The data and experiences accruing from rural development projects participating in the International Exposition of Rural Development, a three-year series of events organized by the Institute of Cultural Affairs during the early 1980s, indicated that there were three fundamental development objectives: (1) shared responsibility; (2) economic self-dependence; and (3) self-identity. It is claimed that they are related to establishing the capacity for initiating, implementing and sustaining development activities within the village community itself and that each is foundational to the process of development over the long term.
Shared responsibility is the shift in perspective from 'the Ministry of Rural Development is responsible' or 'the District Officer is responsible', or 'the agency is responsible for development,' to 'we are responsible'. The local community itself is responsible and is aided and assisted by support structures. It shifts the level of decision from the government offices to the village, not structurally, but in terms of emphasis. If the village or the group of poor farmers is responsible or the planning and implementation of the project, its possibility of failure is also theirs to deal with.
Economic self-dependence is a shift from emphasizing the increase of local cash income to increased use of all local resources. The local people, whether ordinary residents or members of a special group, come to see the value of their having greater control over all aspects of their lives, control that can only be obtained when the resources are in their control.

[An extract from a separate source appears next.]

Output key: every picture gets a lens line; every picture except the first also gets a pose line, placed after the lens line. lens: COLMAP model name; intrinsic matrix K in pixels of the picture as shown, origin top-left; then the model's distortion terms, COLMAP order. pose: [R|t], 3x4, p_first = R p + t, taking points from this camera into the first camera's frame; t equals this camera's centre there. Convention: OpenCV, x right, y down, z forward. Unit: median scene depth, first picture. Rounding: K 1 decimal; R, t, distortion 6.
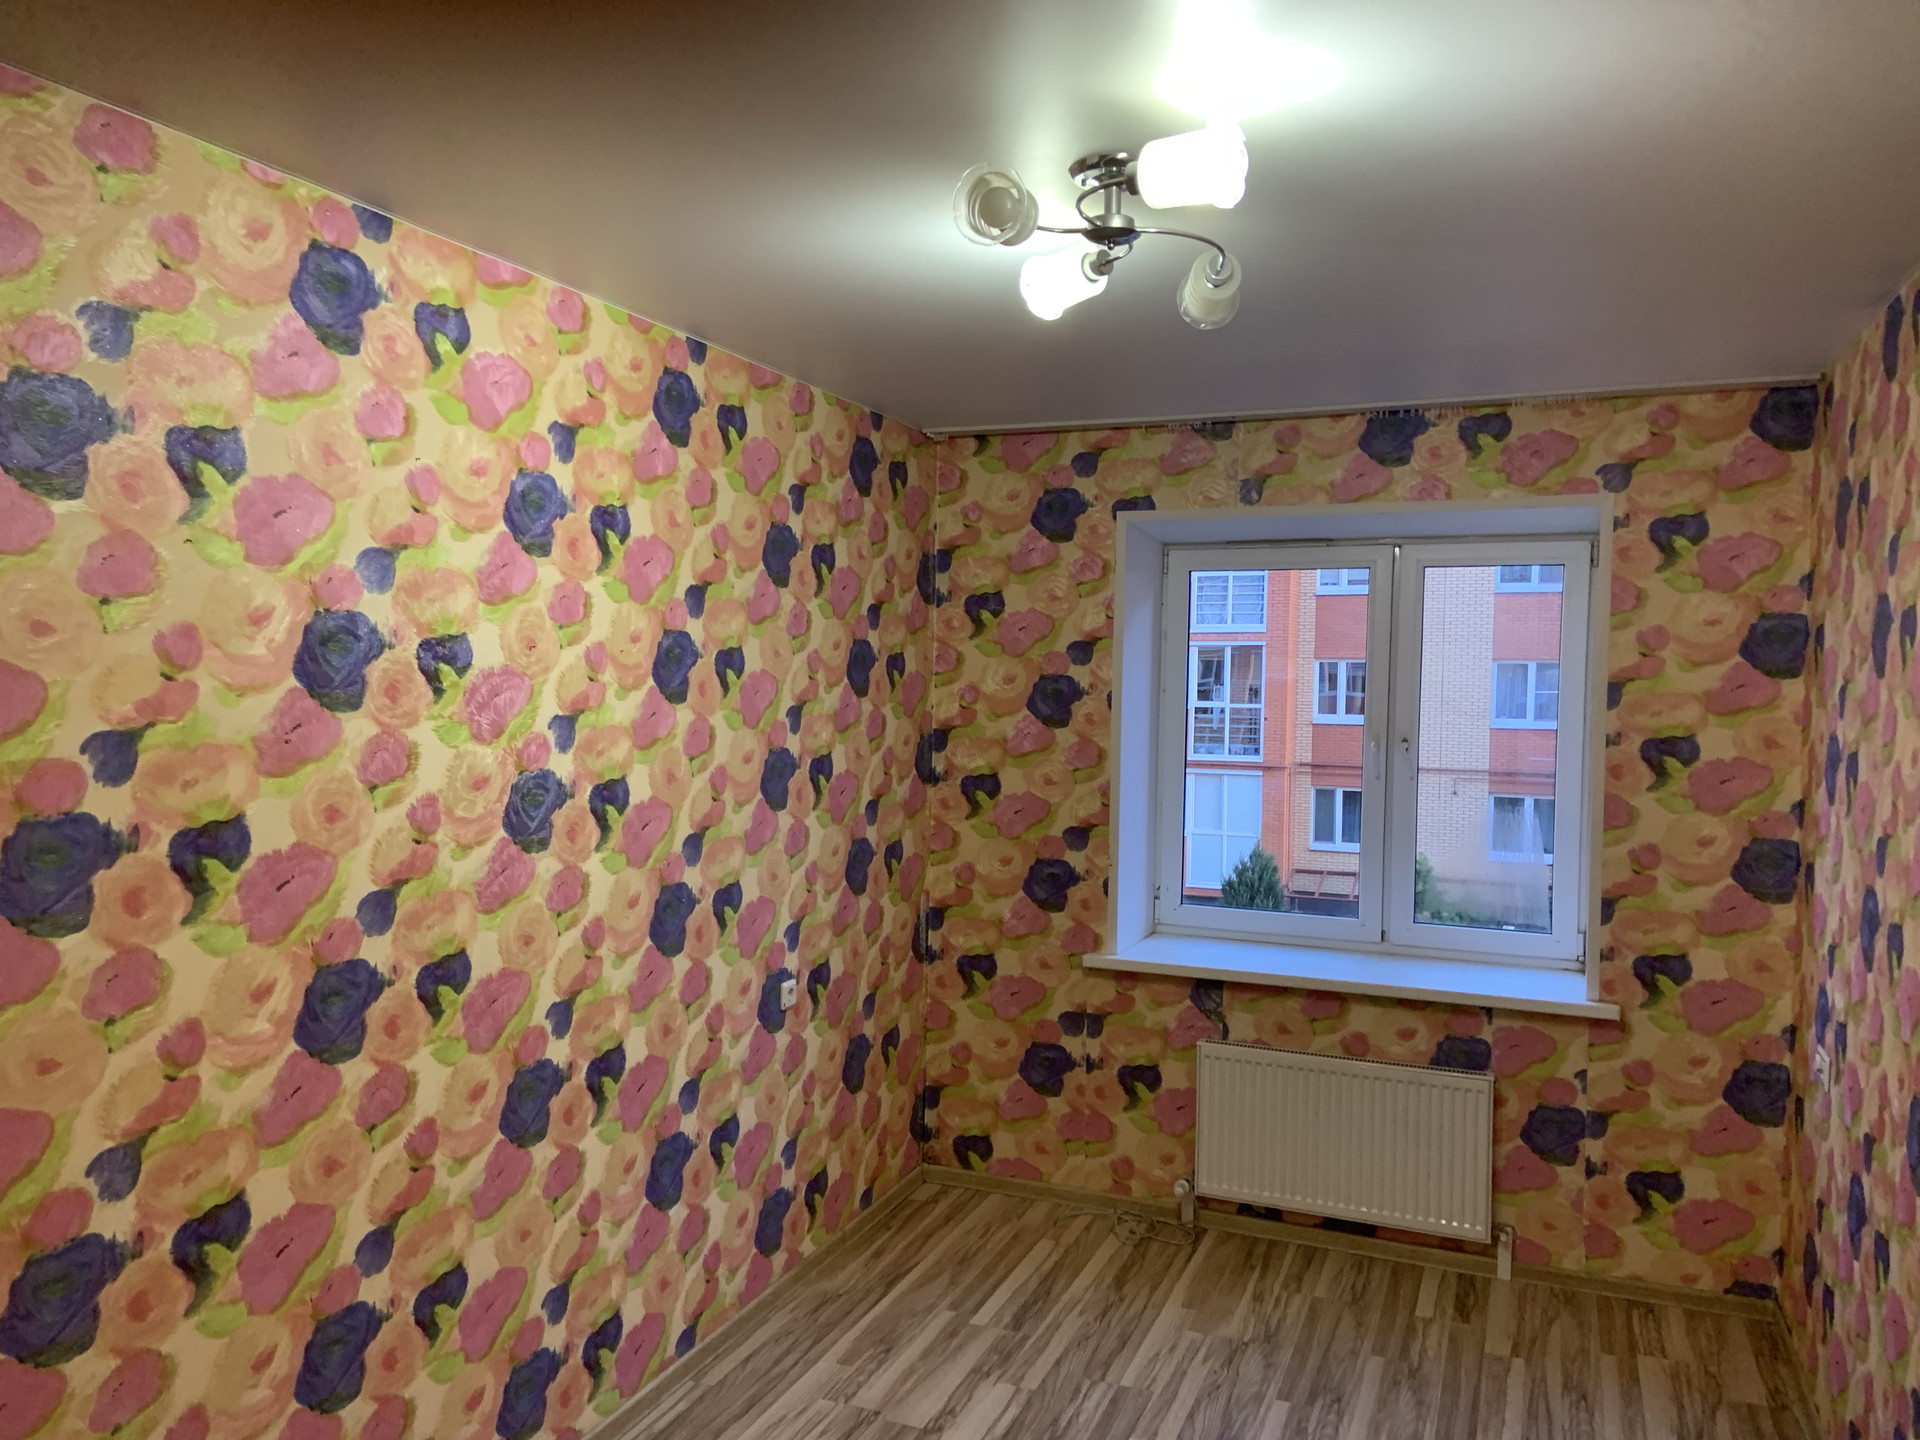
lens RADIAL K [[1450.7, 0, 943.5], [0, 1450.7, 724.1], [0, 0, 1]] dist [0.073793, -0.090065]
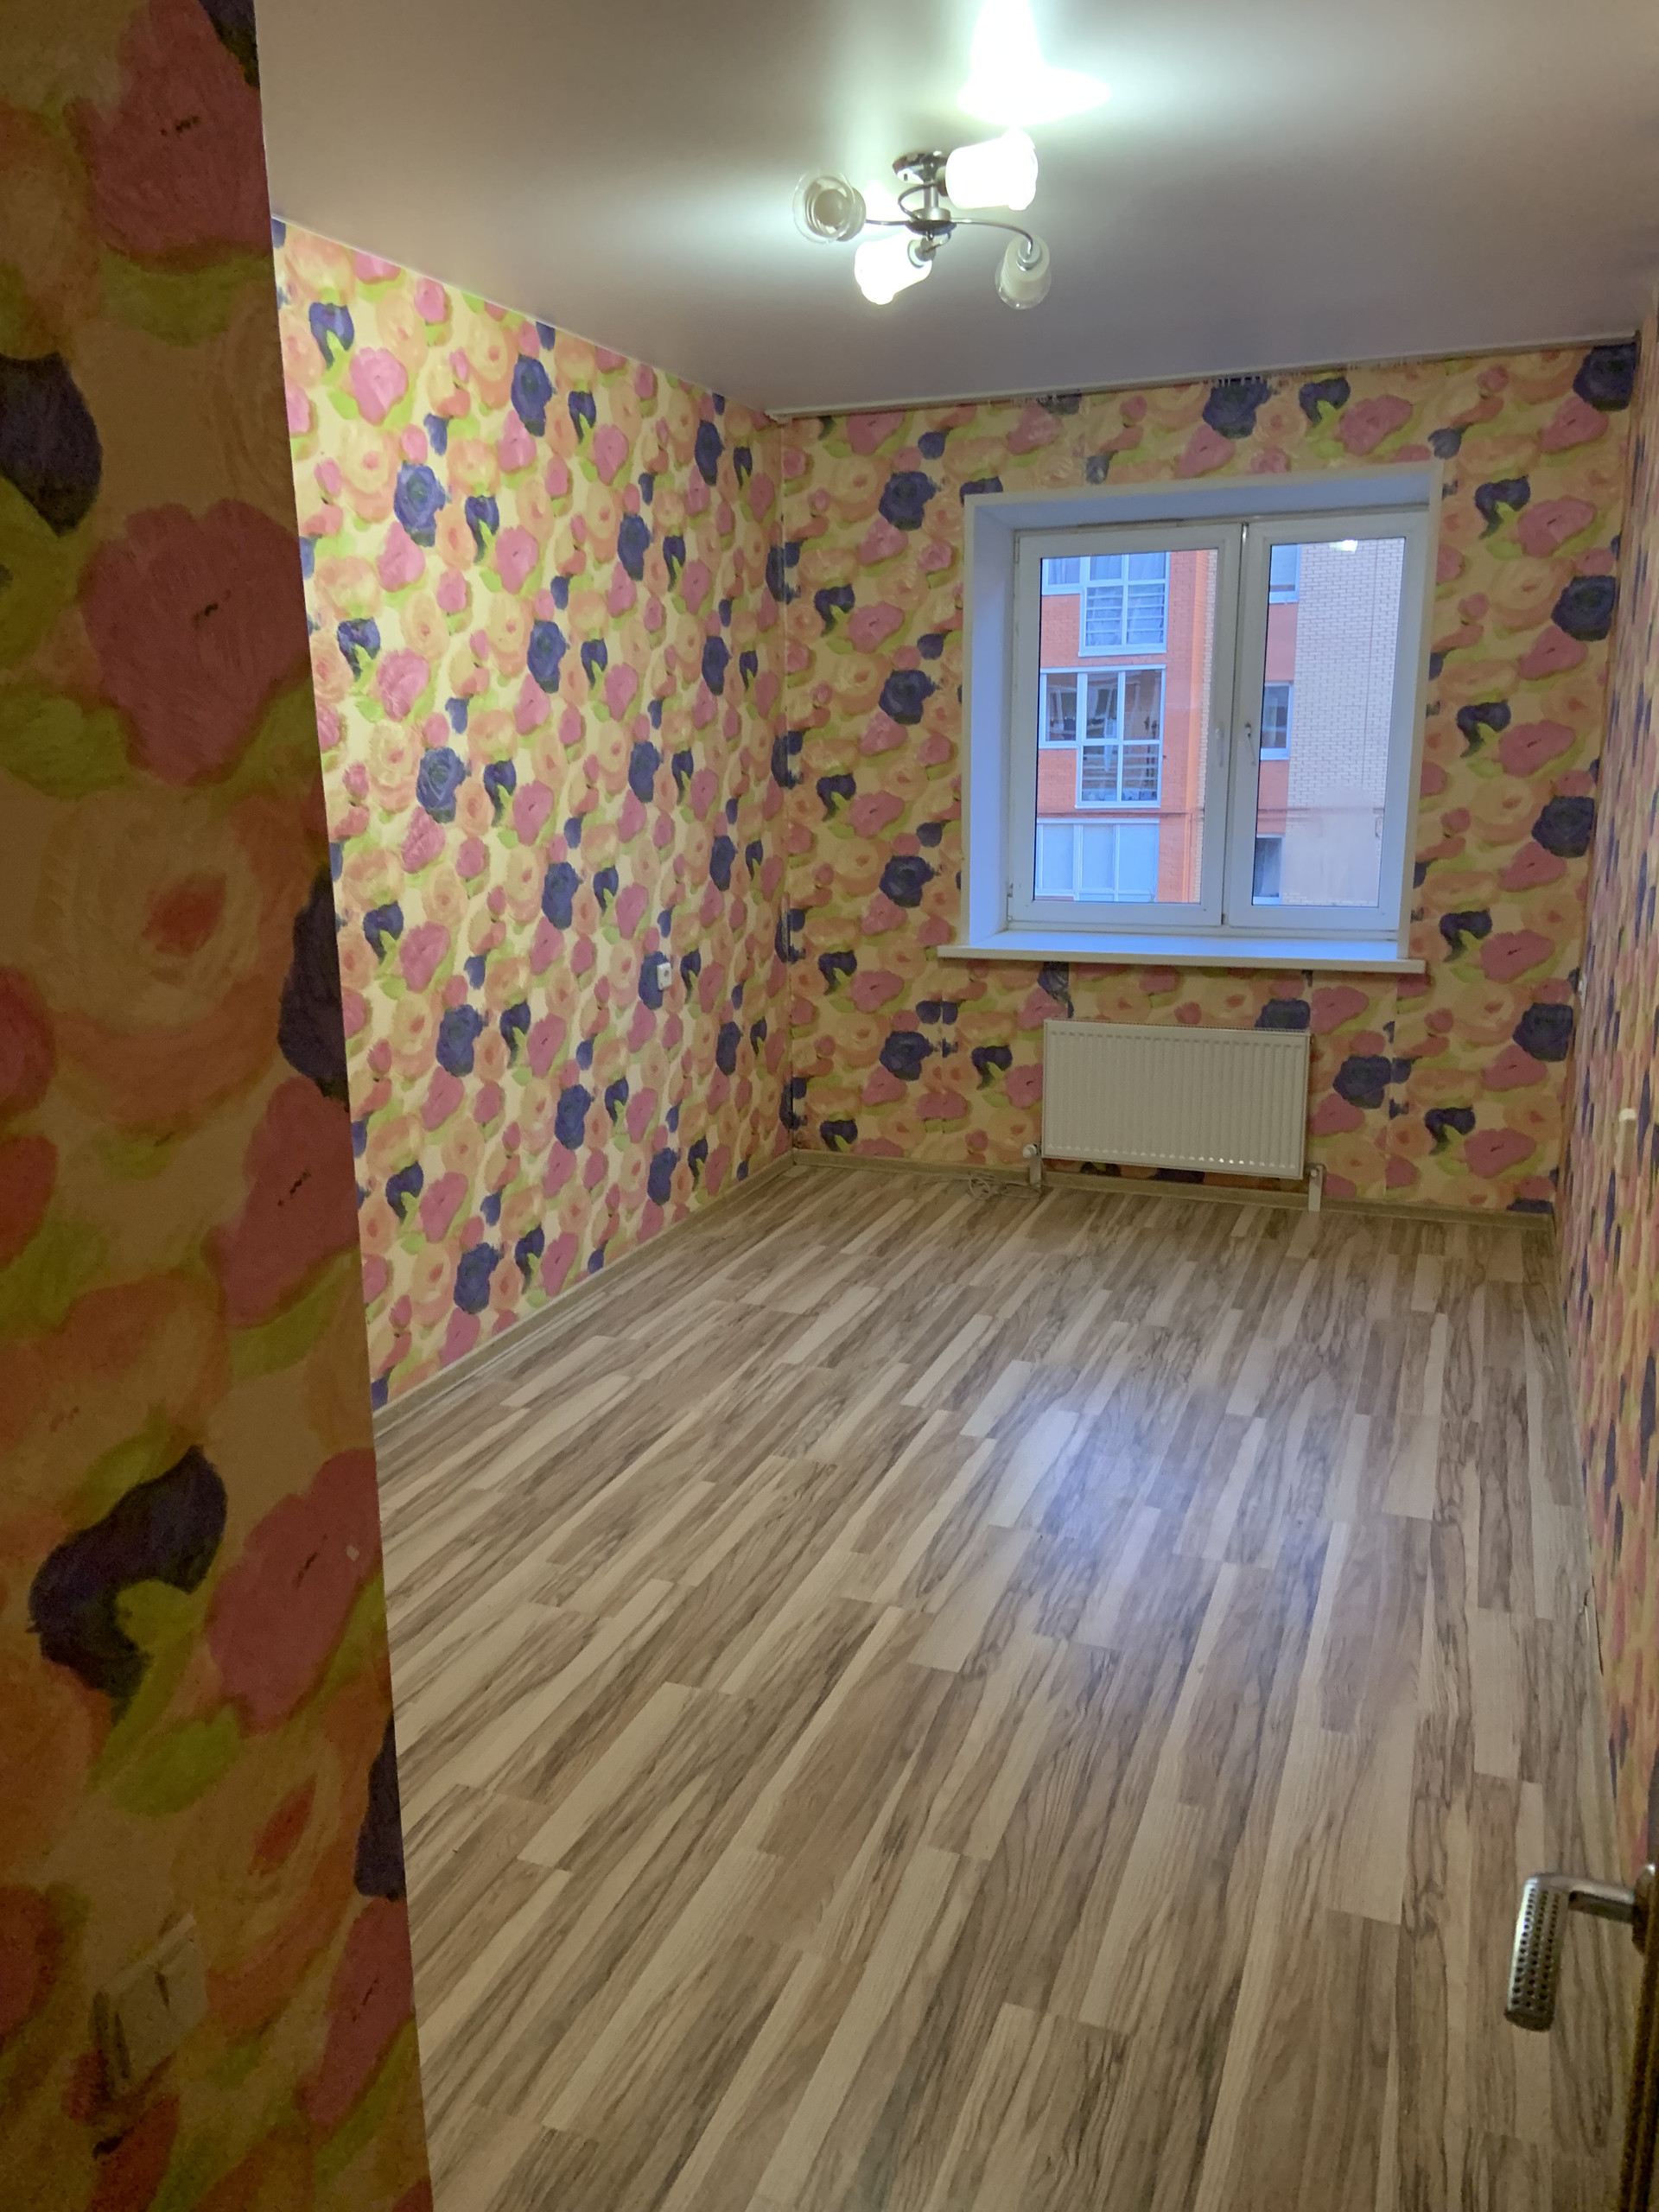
lens RADIAL K [[1671.3, 0, 830.7], [0, 1671.3, 1136.4], [0, 0, 1]] dist [0.073793, -0.090065]
pose [[0.999302, -0.034498, 0.014298, -0.004315], [0.030831, 0.978195, 0.205385, 0.049415], [-0.021072, -0.204801, 0.978577, -0.247736]]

Of the three focal points, self-dependence takes the most time to be realized. The practitioner must think in long and short terms. The hardest work is the image shift required of the people and the practitioner. It can be thought of as a balance-of-payments question: everything from outside the local area is an import and must be paid for in cash, which means producing something for sale outside the local area. The practitioner does not decide for the group, but helps them be aware of the implications of a deficit in such a flow.
With self-identity the focus is on enabling reflection on their situation so that they keep that which is valuable from their past and create the new ways they decide are required to respond to the present and the future. It is not concerned with bringing people up to date or modernizing them. Nor conversely is it on protecting them from the modern world. Both of those are paternalistic attitudes. These three objectives are so closely interlinked that one cannot be talked of without consideration of the other two. From the perspective of shared responsibility, activities that increase economic self-dependence call for greater assumption of risk of the consequences on the part of members of the group. This greater assumption of risk requires a new level of responsibility shared among the people, or shared responsibility. This will not happen if they have a limited sense of themselves competent, worthwhile individuals or communities.
Those engaged in rural development who operate from these learnings have different objectives or points of focus from development work in the past. Whilst nothing replaces the need for adequate nutrition, clean drinking water, proper shelter and legal rights for all who live in rural areas, such goals are achieved as an intensification of fundamental community development objectives.